I find the human mind really sexy, a really intelligent conversation is one of the most effective aphrodisiacs. I am totally lying. Actually, watching a woman touching … [CENSORED BY COURT THEATRE].
Ummm… If you couldn’t work in the theatre, what profession would you choose?
Hobo.
Do you dream at night?
I always like dreams, and what I am fascinated with is reliving them in my head. Each dream has its own logic and accompanying feelings ranging from frightened, to erotic, to euphoric, to bizarre alien feelings we don’t experience in our waking lives. I like to relive those feelings by reintroducing myself to some images I remember from the dream. I love dreams. I wish we could interact with life the way we interact with dreams.
Do you consider yourself repressed?
For sure.
Do you have any brothers, sisters, pets, or a significant other?
Yes, one of each of the above.
What do you admire most in a person?
Compassion and self-reliance.
What talent would you most like to have?
To be able to not have to sleep or eat.
So, what’s with the cat fetish?
Jacqueline, the costume designer, and I were talking about having the costumes become more and more revealing of people’s repressions. We brainstormed a lot of ideas about what Sgt. Match could be revealing as his repression, since he is the last person we see take off his clothes. The ideas ranged from the bizarre to the grotesque; we both felt that the cat fetish sat the best.
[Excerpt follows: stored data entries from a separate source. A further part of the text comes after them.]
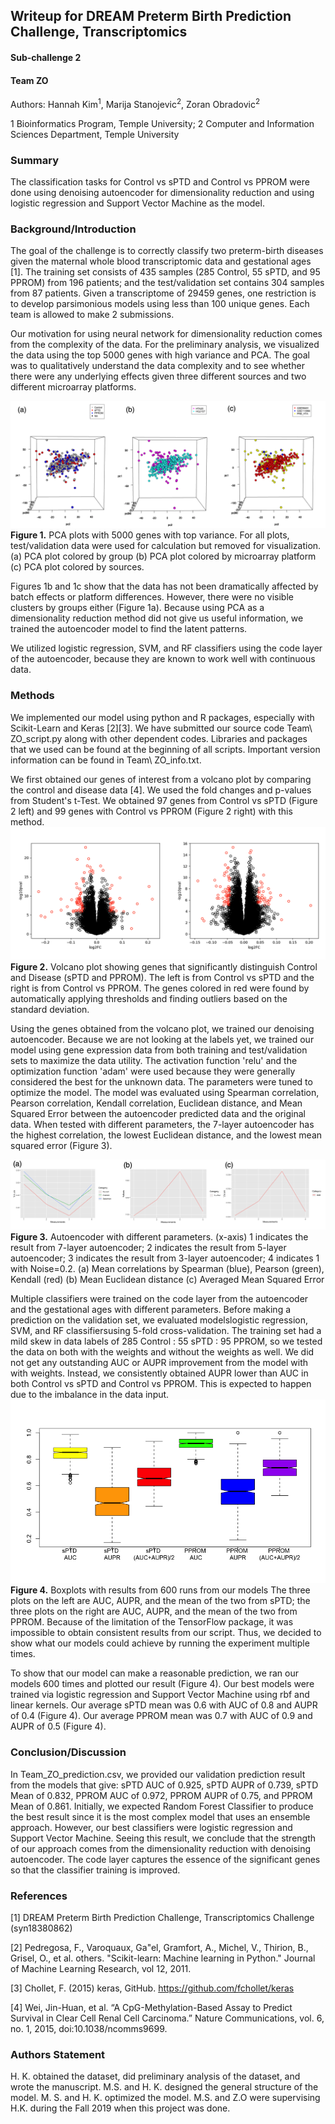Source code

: <h2> Writeup for DREAM Preterm Birth Prediction Challenge, Transcriptomics </h2>
<h4>Sub-challenge 2</h4>
<h4> Team ZO </h4>

Authors: Hannah Kim<sup>1</sup>, Marija Stanojevic<sup>2</sup>, Zoran Obradovic<sup>2</sup>

1 Bioinformatics Program, Temple University; 2 Computer and Information Sciences Department, Temple University


<h3> Summary </h3>

The classification tasks for Control vs sPTD and Control vs PPROM were done using denoising autoencoder for dimensionality reduction and using logistic regression and Support Vector Machine as the model.

<h3> Background/Introduction </h3>

The goal of the challenge is to correctly classify two preterm-birth diseases given the maternal whole blood transcriptomic data and gestational ages [1]. The training set consists of 435 samples (285 Control, 55 sPTD, and 95 PPROM) from 196 patients; and the test/validation set contains 304 samples from 87 patients. Given a transcriptome of 29459 genes, one restriction is to develop parsimonious models using less than 100 unique genes. Each team is allowed to make 2 submissions.

Our motivation for using neural network for dimensionality reduction comes from the complexity of the data. For the preliminary analysis, we visualized the data using the top 5000 genes with high variance and PCA. The goal was to qualitatively understand the data complexity and to see whether there were any underlying effects given three different sources and two different microarray platforms.

![Figure 1.](fig1.png)
**Figure 1.** PCA plots with 5000 genes with top variance. For all plots, test/validation data were used for calculation but removed for visualization. (a) PCA plot colored by group (b) PCA plot colored by microarray platform (c) PCA plot colored by sources.

Figures 1b and 1c show that the data has not been dramatically affected by batch effects or platform differences. However, there were no visible clusters by groups either (Figure 1a). Because using PCA as a dimensionality reduction method did not give us useful information, we trained the autoencoder model to find the latent patterns.

We utilized logistic regression, SVM, and RF classifiers using the code layer of the autoencoder, because they are known to work well with continuous data.

<h3> Methods </h3>

We implemented our model using python and R packages, especially with Scikit-Learn and Keras [2][3]. We have submitted our source code Team\ ZO_script.py along with other dependent codes. Libraries and packages that we used can be found at the beginning of all scripts. Important version information can be found in Team\ ZO_info.txt.

We first obtained our genes of interest from a volcano plot by comparing the control and disease data [4]. We used the fold changes and p-values from Student's t-Test. We obtained 97 genes from Control vs sPTD (Figure 2 left) and 99 genes with Control vs PPROM (Figure 2 right) with this method.
![Figure 2.](fig2.png)
**Figure 2.** Volcano plot showing genes that significantly distinguish Control and Disease (sPTD and PPROM). The left is from Control vs sPTD and the right is from Control vs PPROM. The genes colored in red were found by automatically applying thresholds and finding outliers based on the standard deviation.

Using the genes obtained from the volcano plot, we trained our denoising autoencoder. Because we are not looking at the labels yet, we trained our model using gene expression data from both training and test/validation sets to maximize the data utility. The activation function 'relu' and the optimization function 'adam' were used because they were generally considered the best for the unknown data. The parameters were tuned to optimize the model. The model was evaluated using Spearman correlation, Pearson correlation, Kendall correlation, Euclidean distance, and Mean Squared Error between the autoencoder predicted data and the original data. When tested with different parameters, the 7-layer autoencoder has the highest correlation, the lowest Euclidean distance, and the lowest mean squared error (Figure 3).

![Figure 3.](fig3.png)
**Figure 3.** Autoencoder with different parameters. (x-axis) 1 indicates the result from 7-layer autoencoder; 2 indicates the result from 5-layer autoencoder; 3 indicates the result from 3-layer autoencoder; 4 indicates 1 with Noise=0.2. (a) Mean correlations by Spearman (blue), Pearson (green), Kendall (red) (b) Mean Euclidean distance (c) Averaged Mean Squared Error

Multiple classifiers were trained on the code layer from the autoencoder and the gestational ages with different parameters. Before making a prediction on the validation set, we evaluated modelslogistic regression, SVM, and RF classifiersusing 5-fold cross-validation. The training set had a mild skew in data labels of 285 Control : 55 sPTD : 95 PPROM, so we tested the data on both with the weights and without the weights as well. We did not get any outstanding AUC or AUPR improvement from the model with with weights. Instead, we consistently obtained AUPR lower than AUC in both Control vs sPTD and Control vs PPROM. This is expected to happen due to the imbalance in the data input.
![Figure 4.](fig4.png)
**Figure 4.** Boxplots with results from 600 runs from our models The three plots on the left are AUC, AUPR, and the mean of the two from sPTD; the three plots on the right are AUC, AUPR, and the mean of the two from PPROM.
Because of the limitation of the TensorFlow package, it was impossible to obtain consistent results from our script. Thus, we decided to show what our models could achieve by running the experiment multiple times.

To show that our model can make a reasonable prediction, we ran our models 600 times and plotted our result (Figure 4). Our best models were trained via logistic regression and Support Vector Machine using rbf and linear kernels. Our average sPTD mean was 0.6 with AUC of 0.8 and AUPR of 0.4 (Figure 4). Our average PPROM mean was 0.7 with AUC of 0.9 and AUPR of 0.5 (Figure 4).

<h3> Conclusion/Discussion </h3>

In Team_ZO_prediction.csv, we provided our validation prediction result from the models that give: sPTD AUC of 0.925, sPTD AUPR of 0.739, sPTD Mean of 0.832, PPROM AUC of 0.972, PPROM AUPR of 0.75, and PPROM Mean of 0.861. Initially, we expected Random Forest Classifier to produce the best result since it is the most complex model that uses an ensemble approach. However, our best classifiers were logistic regression and Support Vector Machine. Seeing this result, we conclude that the strength of our approach comes from the dimensionality reduction with denoising autoencoder. The code layer captures the essence of the significant genes so that the classifier training is improved.

<h3> References </h3>

[1] DREAM Preterm Birth Prediction Challenge, Transcriptomics Challenge (syn18380862)

[2] Pedregosa, F., Varoquaux, Ga"el, Gramfort, A., Michel, V., Thirion, B., Grisel, O., et al. others. "Scikit-learn: Machine learning in Python." Journal of Machine Learning Research, vol 12, 2011.

[3] Chollet, F. (2015) keras, GitHub. https://github.com/fchollet/keras

[4] Wei, Jin-Huan, et al. “A CpG-Methylation-Based Assay to Predict Survival in Clear Cell Renal Cell Carcinoma.” Nature Communications, vol. 6, no. 1, 2015, doi:10.1038/ncomms9699.

<h3> Authors Statement </h3>

H. K. obtained the dataset, did preliminary analysis of the dataset, and wrote the manuscript. M.S. and H. K. designed the general structure of the model. M. S. and H. K. optimized the model. M.S. and Z.O were supervising H.K. during the Fall 2019 when this project was done.
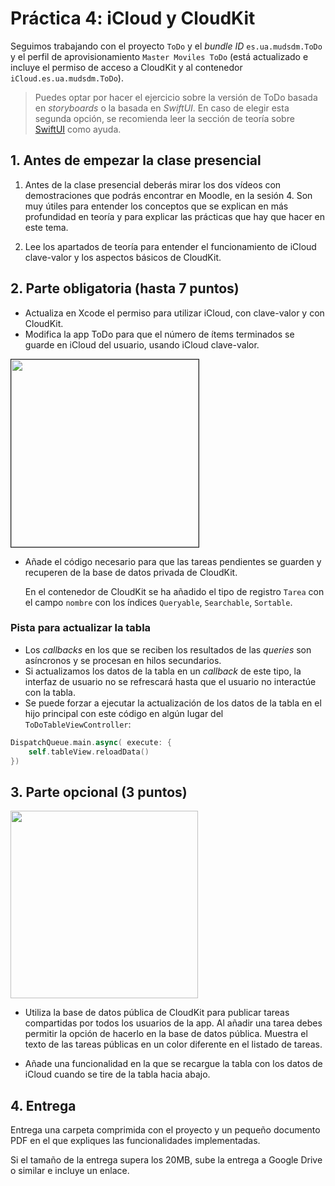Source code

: 
# Práctica 4: iCloud y CloudKit

Seguimos trabajando con el proyecto `ToDo` y el _bundle ID_
`es.ua.mudsdm.ToDo` y el perfil de aprovisionamiento `Master
Moviles ToDo` (está actualizado e incluye el permiso de acceso
a CloudKit y al contenedor `iCloud.es.ua.mudsdm.ToDo`).

> Puedes optar por hacer el ejercicio sobre la versión de ToDo basada en _storyboards_ o la basada en _SwiftUI_. En caso de elegir esta segunda opción, se recomienda leer la sección de teoría sobre [SwiftUI](https://malozano.github.io/apuntes-spm-ios/teoria/swiftui/swiftui.html) como ayuda.

## 1. Antes de empezar la clase presencial ##

1. Antes de la clase presencial deberás mirar los dos vídeos con
   demostraciones que podrás encontrar en Moodle, en la sesión 4. Son
   muy útiles para entender los conceptos que se explican en más
   profundidad en teoría y para explicar las prácticas que hay que
   hacer en este tema.

2. Lee los apartados de teoría para entender el funcionamiento de
   iCloud clave-valor y los aspectos básicos de CloudKit.

## 2. Parte obligatoria (hasta 7 puntos) ##

- Actualiza en Xcode el permiso para utilizar iCloud, con clave-valor
  y con CloudKit.
- Modifica la app ToDo para que el número de ítems terminados se
  guarde en iCloud del usuario, usando iCloud clave-valor.
    

<img style="border: 1px solid;" src="imagenes/todo-clave-valor.jpeg" width="300px"/>


- Añade el código necesario para que las tareas pendientes
  se guarden y recuperen de la base de datos privada de
  CloudKit. 
  
    En el contenedor de CloudKit se ha añadido el tipo de registro
    `Tarea` con el campo `nombre` con los índices `Queryable`,
    `Searchable`, `Sortable`. 


### Pista para actualizar la tabla ###

- Los _callbacks_ en los que se reciben los resultados de las
  _queries_ son asíncronos y se procesan en hilos secundarios.
- Si actualizamos los datos de la tabla en un _callback_ de este tipo,
  la interfaz de usuario no se refrescará hasta que el usuario no
  interactúe con la tabla.
- Se puede forzar a ejecutar la actualización de los datos de la tabla en
  el hijo principal con este código en algún lugar del `ToDoTableViewController`:
  
```swift
DispatchQueue.main.async( execute: {
    self.tableView.reloadData()
})
```


## 3.  Parte opcional (3 puntos) ##


<img src="imagenes/todolist-cloudkit.png" width="300px"/>

- Utiliza la base de datos pública de CloudKit para publicar tareas compartidas
  por todos los usuarios de la app. Al añadir una tarea debes permitir
  la opción de hacerlo en la base de datos pública. Muestra el texto
  de las tareas públicas en un color diferente en el listado de
  tareas.
  
- Añade una funcionalidad en la que se recargue la
  tabla con los datos de iCloud cuando se tire de la tabla hacia
  abajo. 


## 4. Entrega ##

Entrega una carpeta comprimida con el proyecto y un pequeño documento
PDF en el que expliques las funcionalidades implementadas. 

Si el tamaño de la entrega supera los 20MB, sube la entrega a Google
Drive o similar e incluye un enlace.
Have you ever been a voyeur?
Yes.
What is the best advice you have ever received?
That is a toss up between “Work hard” and “Don’t @*#$ with people.”
What do you think about the Chicago theatre scene?
&%$#@ %^*#@! we don’t have the space for this one. Overall, I like a lot about it, but at times I get mad at it. I think we are still stuck in an American Realism mindset. Some people want theatre to move beyond that mind set, and those people are very exciting theatre makers, reviewers, and patrons. But a lot of people don’t and those people make me sad.
How is working at Court different from your own company, The Hypocrites?
I don’t have to fill out questionnaires at my own company. But to be more honest, it is completely opposite in many respectsfor example, the time at Court spent in the rehearsal room, the amount of money spent on the design process allows for a lot more freedom, working with actors who don’t need to spend their whole day making money at some soul-sucking job, then come to rehearsal and give their remaining soul to the play. But there are some things that are better about working at The Hypocrites, for instance … [CENSORED BY COURT THEATRE].